Belajar Pantun Banjar, Sastra Tradisional tentang Alam hingga Falsafah Banjar

Belajar Pantun Banjar, Sastra Tradisional tentang Alam hingga Falsafah Banjar

Nadhifa Aurellia Wirawan - detikKalimantan
Minggu, 05 Okt 2025 20:00 WIB
Wisata Kampung Banjar Sungai Jirah, Banjarmasin.
Banjar. Foto: dok Jadesta Kemenpar
Banjarmasin -

Pantun Banjar merupakan salah satu bentuk sastra tradisional yang tetap hidup dan berkembang hingga kini. Sastra ini lahir dari tradisi bertutur. Masyarakat dulu gemar bersyair dan berbalas pantun pada berbagai kesempatan, dari acara pernikahan, upacara adat, hingga kegiatan di ladang dan sungai.

Di masa ketika tulisan belum menjadi kebiasaan, pantun menjadi media utama untuk menyampaikan pesan, nasihat, bahkan perasaan cinta. Bukan hanya jadi sarana hiburan, pantun Banjar juga menjadi sarana pendidikan moral dan cerminan cara berpikir masyarakat Banjar yang religius dan dekat dengan alam.

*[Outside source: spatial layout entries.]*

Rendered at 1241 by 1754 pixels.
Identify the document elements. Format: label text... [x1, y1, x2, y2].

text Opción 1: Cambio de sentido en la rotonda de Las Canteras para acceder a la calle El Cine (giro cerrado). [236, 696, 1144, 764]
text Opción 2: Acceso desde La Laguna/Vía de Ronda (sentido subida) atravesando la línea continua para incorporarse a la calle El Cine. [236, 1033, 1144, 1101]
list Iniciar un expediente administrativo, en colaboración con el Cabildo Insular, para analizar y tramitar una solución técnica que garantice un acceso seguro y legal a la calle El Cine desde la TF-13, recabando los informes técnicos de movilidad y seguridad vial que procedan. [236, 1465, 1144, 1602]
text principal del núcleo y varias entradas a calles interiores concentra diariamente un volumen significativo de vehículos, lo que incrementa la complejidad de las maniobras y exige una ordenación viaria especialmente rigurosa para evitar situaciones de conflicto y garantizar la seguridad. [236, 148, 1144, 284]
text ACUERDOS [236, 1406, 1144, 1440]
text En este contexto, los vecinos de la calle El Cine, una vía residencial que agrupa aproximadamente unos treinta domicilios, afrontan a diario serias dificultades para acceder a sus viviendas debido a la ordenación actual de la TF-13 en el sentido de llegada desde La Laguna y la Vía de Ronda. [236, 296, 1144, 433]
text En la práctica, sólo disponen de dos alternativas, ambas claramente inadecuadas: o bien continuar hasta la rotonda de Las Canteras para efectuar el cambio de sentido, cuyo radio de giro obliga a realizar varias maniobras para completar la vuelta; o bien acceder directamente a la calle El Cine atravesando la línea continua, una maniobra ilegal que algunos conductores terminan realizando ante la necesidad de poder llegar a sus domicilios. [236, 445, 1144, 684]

Bait-baitnya sederhana tetapi penuh makna, dan dekat dengan kehidupan sehari-hari. Setiap unsur alam yang disebut dalam pantun memiliki nilai filosofis tersendiri yang menggambarkan betapa manusia Banjar hidup berdampingan dengan lingkungan dan menjadikannya sumber pelajaran hidup.

ADVERTISEMENT

SCROLL TO CONTINUE WITH CONTENT

Dalam karya ilmiah Rustam Effendi (2019) berjudul "Melihat Alam dan Falsafah Banjar Melalui Pantun Tradisional Banjar", disebutkan bahwa pantun Banjar menjadi satu-satunya genre sastra tradisional yang masih bertahan di tengah perubahan zaman. Sementara bentuk lain seperti peribahasa, syair, mantra, dan gurindam mulai menghilang karena pergantian generasi, pantun tetap eksis sebagai media hidup yang merekam alam, budaya, dan falsafah masyarakat Banjar.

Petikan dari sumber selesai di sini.